Meldung vom 02. Dezember 2019

Finanzieller Appetithappen für Solardächer

Dr. Christina Buckemüller (RVR) und Thomas Semmelmann (Stadt Herne) stellen das Projekt der Presse vor

Im Rahmen der Ausbauinitiative Solarmetropole Ruhr hat der Regionalverband Ruhr zusammen mit der Stadt Herne ein kleines Förderprogramm aufgelegt. Die ersten zehn Solaranlagen, die im Rahmen des Förderprogramms im InnovationCity-Gebiet Herne-Mitte beantragt und gebaut werden, werden jeweils mit 300 Euro bezuschusst.

Mit der Solarmetropole Ruhr will der Regionalverband Ruhr (RVR) gemeinsam mit dem Handwerk einen Bestandteil zum langfristigen Klimaschutz in der Region leisten. Die Stadt Herne gehört zu den 15 Pilotkommunen der Solarmetropole Ruhr und beteiligt sich mit dem Gebiet von InnovationCity Herne-Mitte.

Auf der Internetseite des Projektes Solarmetropole Ruhr können Interessierte die Eignung ihres Daches für Solaranlagen prüfen. Durch die Teilnahme der Stadt Herne am Projekt wird den Bürgern sogar eine Förderung einer neuen Photovoltaikanlage ermöglicht. Die ersten zehn Anlagen die im InnovationCity-Gebiet Herne Mitte fristgerecht beantragt und installiert werden, erhalten einen Zuschuss von 300 Euro.

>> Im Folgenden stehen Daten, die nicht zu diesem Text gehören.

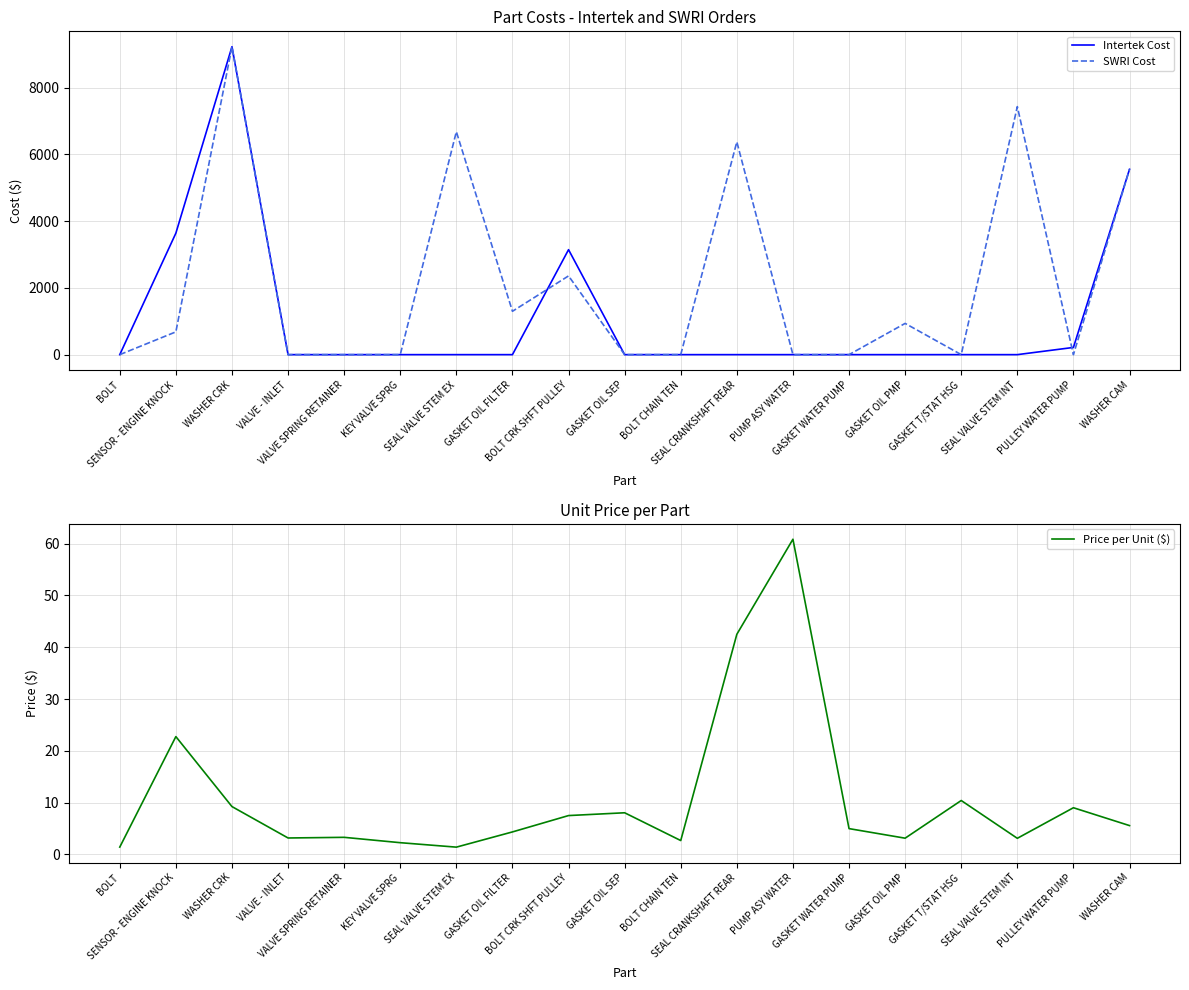

Reading left to right, transcribe all the data shown in this chart.

Intertek Cost: BOLT=0.0	SENSOR - ENGINE KNOCK=3638.9	WASHER CRK=9225.0	VALVE - INLET=0.0	VALVE SPRING RETAINER=0.0	KEY VALVE SPRG=0.0	SEAL VALVE STEM EX=0.0	GASKET OIL FILTER=0.0	BOLT CRK SHFT PULLEY=3145.0	GASKET OIL SEP=0.0	BOLT CHAIN TEN=0.0	SEAL CRANKSHAFT REAR=0.0	PUMP ASY WATER=0.0	GASKET WATER PUMP=0.0	GASKET OIL PMP=0.0	GASKET T/STAT HSG=0.0	SEAL VALVE STEM INT=0.0	PULLEY WATER PUMP=216.0	WASHER CAM=5553.0
SWRI Cost: BOLT=0.0	SENSOR - ENGINE KNOCK=682.3	WASHER CRK=9225.0	VALVE - INLET=0.0	VALVE SPRING RETAINER=0.0	KEY VALVE SPRG=0.0	SEAL VALVE STEM EX=6679.8	GASKET OIL FILTER=1298.7	BOLT CRK SHFT PULLEY=2358.7	GASKET OIL SEP=0.0	BOLT CHAIN TEN=0.0	SEAL CRANKSHAFT REAR=6374.7	PUMP ASY WATER=0.0	GASKET WATER PUMP=0.0	GASKET OIL PMP=936.0	GASKET T/STAT HSG=0.0	SEAL VALVE STEM INT=7430.4	PULLEY WATER PUMP=0.0	WASHER CAM=5553.0
Price per Unit ($): BOLT=1.4	SENSOR - ENGINE KNOCK=22.7	WASHER CRK=9.2	VALVE - INLET=3.2	VALVE SPRING RETAINER=3.3	KEY VALVE SPRG=2.2	SEAL VALVE STEM EX=1.4	GASKET OIL FILTER=4.3	BOLT CRK SHFT PULLEY=7.5	GASKET OIL SEP=8.0	BOLT CHAIN TEN=2.7	SEAL CRANKSHAFT REAR=42.5	PUMP ASY WATER=60.9	GASKET WATER PUMP=5.0	GASKET OIL PMP=3.1	GASKET T/STAT HSG=10.4	SEAL VALVE STEM INT=3.1	PULLEY WATER PUMP=9.0	WASHER CAM=5.6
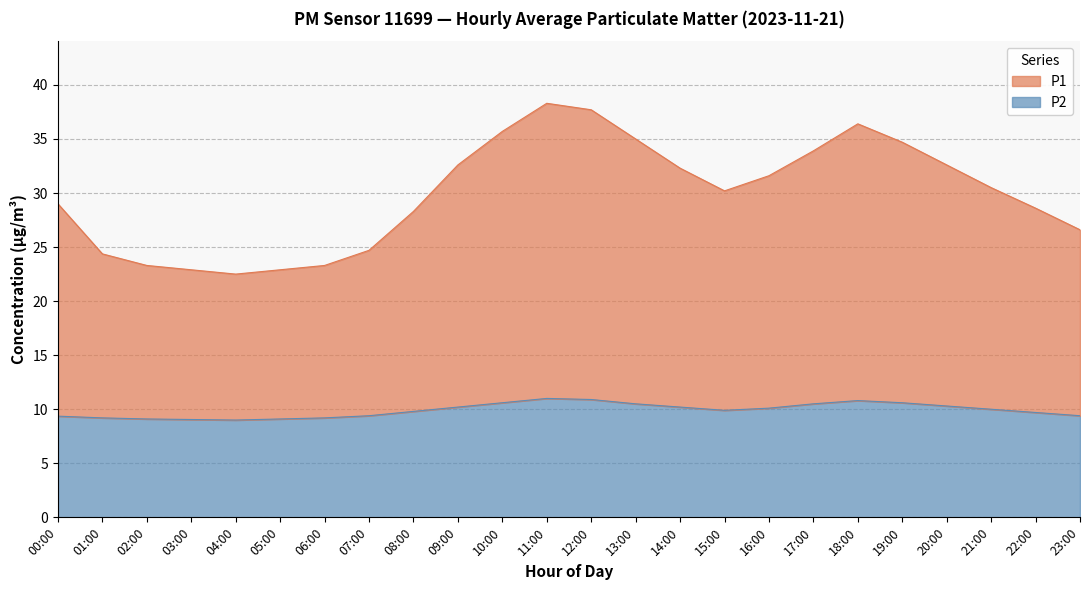

Read the P1 value at 11:00.

38.3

Gemeinsam mit dem RVR, der Kreishandwerkerschaft und drei Handwerksunternehmen hat Oberbürgermeister Dr. Frank Dudda das Projekt am Freitag, 29. November 2019, im Herner Rathaus präsentiert. Er betonte dabei, dass Herne bereits stark im Klimaschutz sei: Zwei Drittel der verbrauchten Energie in Herne stammen aus erneuerbaren Quellen. Im Ruhrgebiet liegt ein großes Potential für die Stromgewinnung durch Photovoltaik, "Es gibt es im Gebiet des RVR gut eine Million Dächer", erklärte Dr. Christina Buckemöller, Projektleiterin beim RVR. "Die Zusammenarbeit klappt sehr gut. Wir haben eine starke Partnerschaft in einen guten Netzwerk", betonte Martin Klinger, Geschäftsführer der Kreishandwerkerschaft.

Details zur Kampagne hat die Stadt Herne zusammengestellt. Unter https://solar.metropole.ruhr gibt es auch Kontakt zu den lokalen Handwerksunternehmen, die beraten. Auch das InnovationCity Büro im Stadtwerke Kundencenter am Berliner Platz unterstützt gerne. "Die Solardachinitiative passt sich hervorragend in das InnovationCity-Projekt ein", ist Peter Daub von den Stadtwerken Herne überzeugt.